__ABOUT THIS EXERCISE__
Reproduce the listing verbatim.

[RECORDS]

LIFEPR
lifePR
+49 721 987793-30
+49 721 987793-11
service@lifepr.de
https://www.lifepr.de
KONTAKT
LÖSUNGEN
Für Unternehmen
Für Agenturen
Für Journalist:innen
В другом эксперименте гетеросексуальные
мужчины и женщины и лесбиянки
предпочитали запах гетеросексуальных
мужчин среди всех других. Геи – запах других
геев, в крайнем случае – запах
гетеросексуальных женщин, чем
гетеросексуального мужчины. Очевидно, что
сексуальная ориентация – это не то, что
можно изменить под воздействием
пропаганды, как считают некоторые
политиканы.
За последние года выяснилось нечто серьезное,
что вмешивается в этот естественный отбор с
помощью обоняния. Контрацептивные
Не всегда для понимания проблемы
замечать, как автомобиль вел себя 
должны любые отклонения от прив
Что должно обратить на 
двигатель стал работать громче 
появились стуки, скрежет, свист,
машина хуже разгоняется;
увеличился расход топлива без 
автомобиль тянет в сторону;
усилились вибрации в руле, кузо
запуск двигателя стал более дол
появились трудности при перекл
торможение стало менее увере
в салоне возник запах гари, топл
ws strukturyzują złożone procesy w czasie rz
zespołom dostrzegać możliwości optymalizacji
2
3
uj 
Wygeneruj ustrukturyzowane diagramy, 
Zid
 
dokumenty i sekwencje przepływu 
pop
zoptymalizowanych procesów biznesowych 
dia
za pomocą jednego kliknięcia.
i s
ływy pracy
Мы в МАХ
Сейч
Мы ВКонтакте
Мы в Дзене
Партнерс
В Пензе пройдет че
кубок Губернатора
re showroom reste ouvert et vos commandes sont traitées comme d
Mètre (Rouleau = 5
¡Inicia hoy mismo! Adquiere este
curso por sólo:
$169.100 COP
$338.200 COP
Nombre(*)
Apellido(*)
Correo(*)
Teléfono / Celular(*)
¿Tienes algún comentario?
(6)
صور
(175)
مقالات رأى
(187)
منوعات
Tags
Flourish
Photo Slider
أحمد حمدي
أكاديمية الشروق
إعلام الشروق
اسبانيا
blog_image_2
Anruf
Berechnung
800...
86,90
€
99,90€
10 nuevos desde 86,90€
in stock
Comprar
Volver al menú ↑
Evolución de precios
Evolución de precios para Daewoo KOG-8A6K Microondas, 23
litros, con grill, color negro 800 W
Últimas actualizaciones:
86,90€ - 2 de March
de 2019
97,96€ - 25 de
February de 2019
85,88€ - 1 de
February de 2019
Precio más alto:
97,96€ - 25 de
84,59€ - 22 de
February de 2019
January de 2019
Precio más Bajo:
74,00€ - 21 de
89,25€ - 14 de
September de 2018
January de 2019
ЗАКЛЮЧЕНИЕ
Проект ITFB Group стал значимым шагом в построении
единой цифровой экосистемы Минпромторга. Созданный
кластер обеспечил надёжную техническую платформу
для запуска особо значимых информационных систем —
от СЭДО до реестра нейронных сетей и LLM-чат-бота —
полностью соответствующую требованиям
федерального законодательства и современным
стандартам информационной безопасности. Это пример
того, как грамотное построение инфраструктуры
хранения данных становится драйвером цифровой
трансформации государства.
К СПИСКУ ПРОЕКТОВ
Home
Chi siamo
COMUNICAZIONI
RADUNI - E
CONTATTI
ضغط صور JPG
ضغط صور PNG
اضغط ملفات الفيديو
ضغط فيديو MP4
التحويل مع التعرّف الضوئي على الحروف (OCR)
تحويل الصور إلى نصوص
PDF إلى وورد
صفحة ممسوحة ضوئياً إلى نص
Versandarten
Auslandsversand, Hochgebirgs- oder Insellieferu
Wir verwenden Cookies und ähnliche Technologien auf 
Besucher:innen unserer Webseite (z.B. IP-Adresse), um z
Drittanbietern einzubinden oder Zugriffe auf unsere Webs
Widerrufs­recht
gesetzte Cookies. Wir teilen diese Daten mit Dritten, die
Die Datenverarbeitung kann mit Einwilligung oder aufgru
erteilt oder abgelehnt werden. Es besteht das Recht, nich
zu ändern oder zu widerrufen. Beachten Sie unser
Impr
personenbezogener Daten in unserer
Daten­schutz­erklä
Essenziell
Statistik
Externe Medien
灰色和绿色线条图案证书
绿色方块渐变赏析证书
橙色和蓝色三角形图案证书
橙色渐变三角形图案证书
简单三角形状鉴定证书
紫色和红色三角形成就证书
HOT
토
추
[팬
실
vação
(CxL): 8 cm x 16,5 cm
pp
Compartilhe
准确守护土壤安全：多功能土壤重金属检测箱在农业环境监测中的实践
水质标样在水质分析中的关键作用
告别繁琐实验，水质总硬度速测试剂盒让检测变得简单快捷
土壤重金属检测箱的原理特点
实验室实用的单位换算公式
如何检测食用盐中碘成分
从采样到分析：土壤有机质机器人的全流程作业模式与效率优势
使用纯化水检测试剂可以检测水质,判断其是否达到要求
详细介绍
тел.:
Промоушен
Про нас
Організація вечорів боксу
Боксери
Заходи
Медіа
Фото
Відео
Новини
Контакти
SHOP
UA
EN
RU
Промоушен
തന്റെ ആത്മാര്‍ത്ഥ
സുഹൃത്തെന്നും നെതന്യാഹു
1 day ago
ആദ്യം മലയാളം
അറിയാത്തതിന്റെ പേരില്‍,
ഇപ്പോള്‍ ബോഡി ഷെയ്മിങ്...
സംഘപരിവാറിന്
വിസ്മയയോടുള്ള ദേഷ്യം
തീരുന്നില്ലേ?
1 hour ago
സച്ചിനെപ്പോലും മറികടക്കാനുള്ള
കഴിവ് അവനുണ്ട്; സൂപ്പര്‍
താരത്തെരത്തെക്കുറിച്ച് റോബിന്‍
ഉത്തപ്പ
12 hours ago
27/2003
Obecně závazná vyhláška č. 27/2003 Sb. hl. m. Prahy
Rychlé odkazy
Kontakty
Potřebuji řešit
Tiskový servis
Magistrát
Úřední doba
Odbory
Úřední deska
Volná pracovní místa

[/RECORDS]

__ANSWER TO THIS PROBLEM__
LIFEPR
lifePR
+49 721 987793-30
+49 721 987793-11
service@lifepr.de
https://www.lifepr.de
KONTAKT
LÖSUNGEN
Für Unternehmen
Für Agenturen
Für Journalist:innen
В другом эксперименте гетеросексуальные
мужчины и женщины и лесбиянки
предпочитали запах гетеросексуальных
мужчин среди всех других. Геи – запах других
геев, в крайнем случае – запах
гетеросексуальных женщин, чем
гетеросексуального мужчины. Очевидно, что
сексуальная ориентация – это не то, что
можно изменить под воздействием
пропаганды, как считают некоторые
политиканы.
За последние года выяснилось нечто серьезное,
что вмешивается в этот естественный отбор с
помощью обоняния. Контрацептивные
Не всегда для понимания проблемы
замечать, как автомобиль вел себя 
должны любые отклонения от прив
Что должно обратить на 
двигатель стал работать громче 
появились стуки, скрежет, свист,
машина хуже разгоняется;
увеличился расход топлива без 
автомобиль тянет в сторону;
усилились вибрации в руле, кузо
запуск двигателя стал более дол
появились трудности при перекл
торможение стало менее увере
в салоне возник запах гари, топл
ws strukturyzują złożone procesy w czasie rz
zespołom dostrzegać możliwości optymalizacji
2
3
uj 
Wygeneruj ustrukturyzowane diagramy, 
Zid
 
dokumenty i sekwencje przepływu 
pop
zoptymalizowanych procesów biznesowych 
dia
za pomocą jednego kliknięcia.
i s
ływy pracy
Мы в МАХ
Сейч
Мы ВКонтакте
Мы в Дзене
Партнерс
В Пензе пройдет че
кубок Губернатора
re showroom reste ouvert et vos commandes sont traitées comme d
Mètre (Rouleau = 5
¡Inicia hoy mismo! Adquiere este
curso por sólo:
$169.100 COP
$338.200 COP
Nombre(*)
Apellido(*)
Correo(*)
Teléfono / Celular(*)
¿Tienes algún comentario?
(6)
صور
(175)
مقالات رأى
(187)
منوعات
Tags
Flourish
Photo Slider
أحمد حمدي
أكاديمية الشروق
إعلام الشروق
اسبانيا
blog_image_2
Anruf
Berechnung
800...
86,90
€
99,90€
10 nuevos desde 86,90€
in stock
Comprar
Volver al menú ↑
Evolución de precios
Evolución de precios para Daewoo KOG-8A6K Microondas, 23
litros, con grill, color negro 800 W
Últimas actualizaciones:
86,90€ - 2 de March
de 2019
97,96€ - 25 de
February de 2019
85,88€ - 1 de
February de 2019
Precio más alto:
97,96€ - 25 de
84,59€ - 22 de
February de 2019
January de 2019
Precio más Bajo:
74,00€ - 21 de
89,25€ - 14 de
September de 2018
January de 2019
ЗАКЛЮЧЕНИЕ
Проект ITFB Group стал значимым шагом в построении
единой цифровой экосистемы Минпромторга. Созданный
кластер обеспечил надёжную техническую платформу
для запуска особо значимых информационных систем —
от СЭДО до реестра нейронных сетей и LLM-чат-бота —
полностью соответствующую требованиям
федерального законодательства и современным
стандартам информационной безопасности. Это пример
того, как грамотное построение инфраструктуры
хранения данных становится драйвером цифровой
трансформации государства.
К СПИСКУ ПРОЕКТОВ
Home
Chi siamo
COMUNICAZIONI
RADUNI - E
CONTATTI
ضغط صور JPG
ضغط صور PNG
اضغط ملفات الفيديو
ضغط فيديو MP4
التحويل مع التعرّف الضوئي على الحروف (OCR)
تحويل الصور إلى نصوص
PDF إلى وورد
صفحة ممسوحة ضوئياً إلى نص
Versandarten
Auslandsversand, Hochgebirgs- oder Insellieferu
Wir verwenden Cookies und ähnliche Technologien auf 
Besucher:innen unserer Webseite (z.B. IP-Adresse), um z
Drittanbietern einzubinden oder Zugriffe auf unsere Webs
Widerrufs­recht
gesetzte Cookies. Wir teilen diese Daten mit Dritten, die
Die Datenverarbeitung kann mit Einwilligung oder aufgru
erteilt oder abgelehnt werden. Es besteht das Recht, nich
zu ändern oder zu widerrufen. Beachten Sie unser
Impr
personenbezogener Daten in unserer
Daten­schutz­erklä
Essenziell
Statistik
Externe Medien
灰色和绿色线条图案证书
绿色方块渐变赏析证书
橙色和蓝色三角形图案证书
橙色渐变三角形图案证书
简单三角形状鉴定证书
紫色和红色三角形成就证书
HOT
토
추
[팬
실
vação
(CxL): 8 cm x 16,5 cm
pp
Compartilhe
准确守护土壤安全：多功能土壤重金属检测箱在农业环境监测中的实践
水质标样在水质分析中的关键作用
告别繁琐实验，水质总硬度速测试剂盒让检测变得简单快捷
土壤重金属检测箱的原理特点
实验室实用的单位换算公式
如何检测食用盐中碘成分
从采样到分析：土壤有机质机器人的全流程作业模式与效率优势
使用纯化水检测试剂可以检测水质,判断其是否达到要求
详细介绍
тел.:
Промоушен
Про нас
Організація вечорів боксу
Боксери
Заходи
Медіа
Фото
Відео
Новини
Контакти
SHOP
UA
EN
RU
Промоушен
തന്റെ ആത്മാര്‍ത്ഥ
സുഹൃത്തെന്നും നെതന്യാഹു
1 day ago
ആദ്യം മലയാളം
അറിയാത്തതിന്റെ പേരില്‍,
ഇപ്പോള്‍ ബോഡി ഷെയ്മിങ്...
സംഘപരിവാറിന്
വിസ്മയയോടുള്ള ദേഷ്യം
തീരുന്നില്ലേ?
1 hour ago
സച്ചിനെപ്പോലും മറികടക്കാനുള്ള
കഴിവ് അവനുണ്ട്; സൂപ്പര്‍
താരത്തെരത്തെക്കുറിച്ച് റോബിന്‍
ഉത്തപ്പ
12 hours ago
27/2003
Obecně závazná vyhláška č. 27/2003 Sb. hl. m. Prahy
Rychlé odkazy
Kontakty
Potřebuji řešit
Tiskový servis
Magistrát
Úřední doba
Odbory
Úřední deska
Volná pracovní místa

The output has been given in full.